Obvious proptosis, chemosis and orbital bruits are typical signs pointing to CCF [6, 7]; however, symptoms for CCF differ according to the distribution of venous drainage. These congestive manifestations are associated with anterior-draining CCF, which influences the SOV and is called “red eye shunt”, [3] whereas isolated ocular motor nerve palsy without congestive ocular features is correlated with posterior-draining CCF, which influences mainly the SPS and IPS and is called “white eye shunt”. [3] According to DSA results for our patient, the lesion location was confined mainly within the posterior cavernous sinus, which explains why typical congestive manifestations were absent.

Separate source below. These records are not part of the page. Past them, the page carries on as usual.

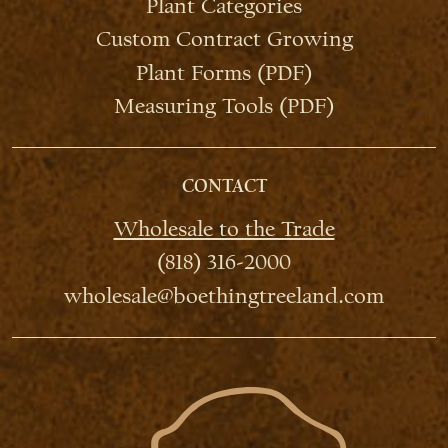
Plant Categories
Custom Contract Growing
Plant Forms (PDF)
Measuring Tools (PDF)
CONTACT
Wholesale to the Trade
(818) 316-2000
wholesale@boethingtreeland.com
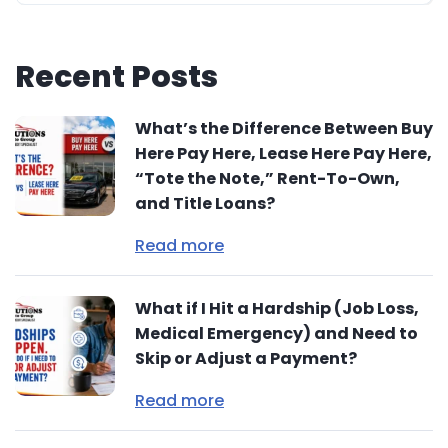
Recent Posts
What’s the Difference Between Buy
Here Pay Here, Lease Here Pay Here,
“Tote the Note,” Rent-To-Own,
and Title Loans?
Read more
What if I Hit a Hardship (Job Loss,
Medical Emergency) and Need to
Skip or Adjust a Payment?
Read more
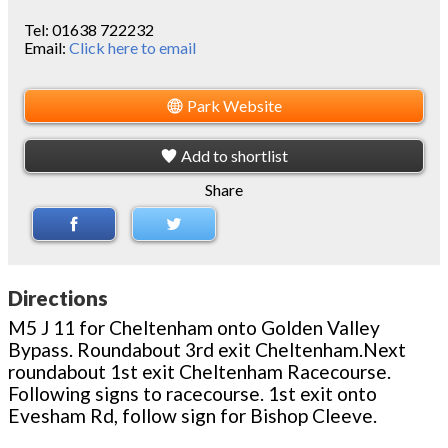
Tel:
01638 722232
Email:
Click here to email
Park Website
Add to shortlist
Share
Directions
M5 J 11 for Cheltenham onto Golden Valley
Bypass. Roundabout 3rd exit Cheltenham.Next
roundabout 1st exit Cheltenham Racecourse.
Following signs to racecourse. 1st exit onto
Evesham Rd, follow sign for Bishop Cleeve.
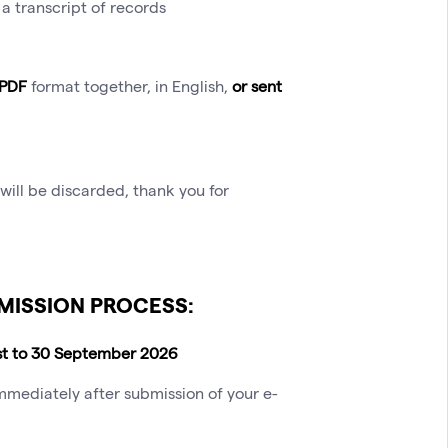
a transcript of records
 PDF
format together, in English,
or sent
will be discarded, thank you for
MISSION PROCESS:
st to 30 September 2026
mmediately after submission of your e-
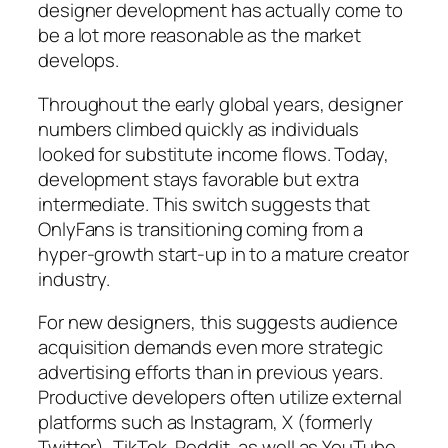
designer development has actually come to
be a lot more reasonable as the market
develops.
Throughout the early global years, designer
numbers climbed quickly as individuals
looked for substitute income flows. Today,
development stays favorable but extra
intermediate. This switch suggests that
OnlyFans is transitioning coming from a
hyper-growth start-up in to a mature creator
industry.
For new designers, this suggests audience
acquisition demands even more strategic
advertising efforts than in previous years.
Productive developers often utilize external
platforms such as Instagram, X (formerly
Twitter), TikTok, Reddit, as well as YouTube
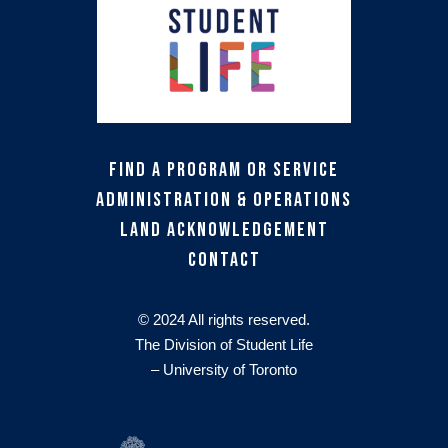
Find a Program or Service
Administration & Operations
Land Acknowledgement
Contact
© 2024 All rights reserved.
The Division of Student Life
– University of Toronto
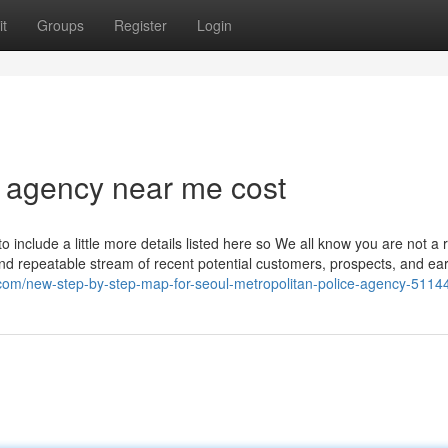
t
Groups
Register
Login
 agency near me cost
to include a little more details listed here so We all know you are not a 
and repeatable stream of recent potential customers, prospects, and ea
g.com/new-step-by-step-map-for-seoul-metropolitan-police-agency-511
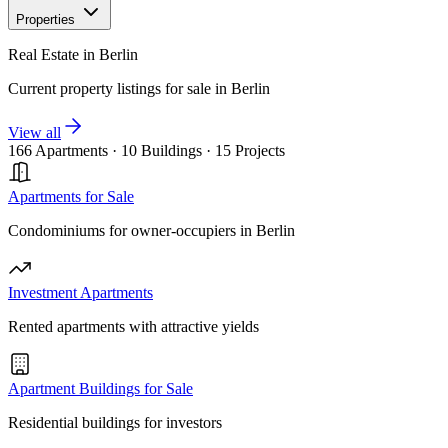
Properties
Real Estate in Berlin
Current property listings for sale in Berlin
View all
166 Apartments
·
10 Buildings
·
15 Projects
Apartments for Sale
Condominiums for owner-occupiers in Berlin
Investment Apartments
Rented apartments with attractive yields
Apartment Buildings for Sale
Residential buildings for investors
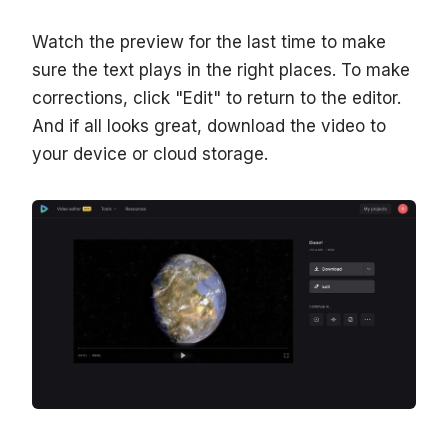
Watch the preview for the last time to make
sure the text plays in the right places. To make
corrections, click "Edit" to return to the editor.
And if all looks great, download the video to
your device or cloud storage.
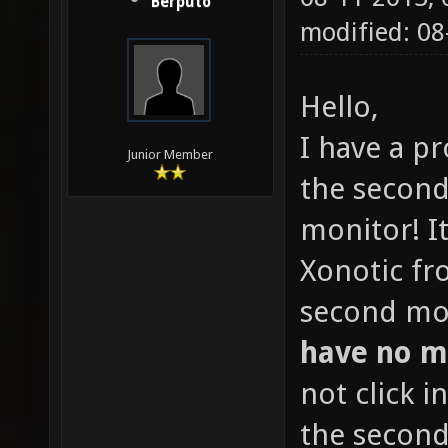
Berputo
modified: 0
Hello,
I have a p
Junior Member
the second
monitor! I
Xonotic fr
second mo
have no m
not click 
the second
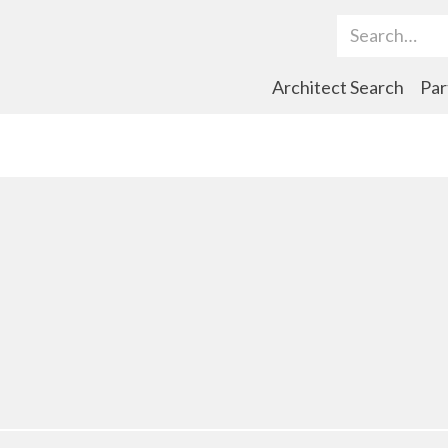
Search Term
Architect Search
Par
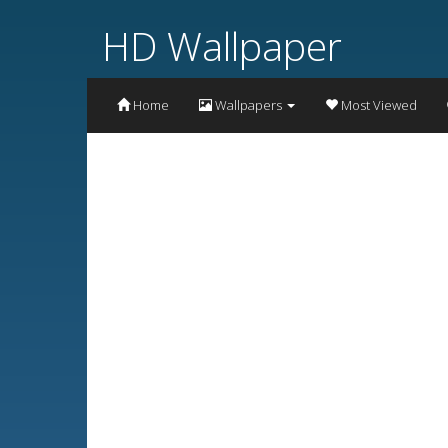
HD Wallpaper
Home
Wallpapers
Most Viewed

In fact, posterior-draining CCF is seldom first considered and is prone to be mistaken as Tolosa-Hunt syndrome (THS) or aneurysm. In most cases, once ophthalmoplegia has occurred, symptoms will persist for days to weeks, and painful ophthalmoplegia that remits and relapses within a day is extremely rare. [8] Similar statements are applicable for recurrent painful ophthalmoplegic neuropathy (RPON), which has been accepted as a chronic inflammatory painful neuropathy. [7] Episode duration was much shorter in this case than in most cases of these inflammatory neuropathies. Oculomotor palsy in addition to pupillary involvement is highly suggestive of an intracranial aneurysm, which was excluded via CTA in this case. Differential diagnosis of episodic painful ophthalmoplegia involving CN2/3/5–1 should include other pathologic conditions in the cavernous sinus or orbital apex, such as malignancies, inflammation or infections; in this case, such conditions were excluded based on the normal CSF and neuroimaging results.

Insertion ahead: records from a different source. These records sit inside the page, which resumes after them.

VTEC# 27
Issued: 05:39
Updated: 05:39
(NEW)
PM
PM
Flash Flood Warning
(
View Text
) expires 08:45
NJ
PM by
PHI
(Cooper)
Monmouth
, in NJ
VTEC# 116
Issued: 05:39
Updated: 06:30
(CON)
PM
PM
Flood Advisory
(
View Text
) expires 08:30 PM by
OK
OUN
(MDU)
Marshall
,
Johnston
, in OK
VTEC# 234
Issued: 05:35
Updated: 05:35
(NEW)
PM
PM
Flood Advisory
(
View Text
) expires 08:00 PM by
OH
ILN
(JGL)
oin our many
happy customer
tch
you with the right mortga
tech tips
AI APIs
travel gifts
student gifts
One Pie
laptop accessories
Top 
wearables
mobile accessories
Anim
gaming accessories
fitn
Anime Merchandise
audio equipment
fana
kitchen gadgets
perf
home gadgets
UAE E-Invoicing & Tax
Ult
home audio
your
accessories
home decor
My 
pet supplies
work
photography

Signs that can be detected using noninvasive imaging include proptosis, dilatation of the SOV, dilatation of cortical or leptomeningeal vessels, extraocular muscle enlargement, ipsilateral CS enlargement, and skull fracture. [1, 2] However, normal CTA and MR imaging cannot exclude CCF, [9] especially in cases involving indirect CCFs with low flow velocity. DSA is the gold standard and should be performed in cases in which CCF is strongly suspected.

Conclusion

We propose that at an early stage of CCF, the disease course could be relapsing and remitting in nature, particularly for elderly patients with unstable predisposing factors such as hypertension. Posterior-draining CCF is prone to be misdiagnosed because of a lack of typical congestive manifestations. Negative CTA results cannot exclude CCF, and DSA should be performed once CCF is suspected. CCF is treatable, and early diagnosis is important for prognosis.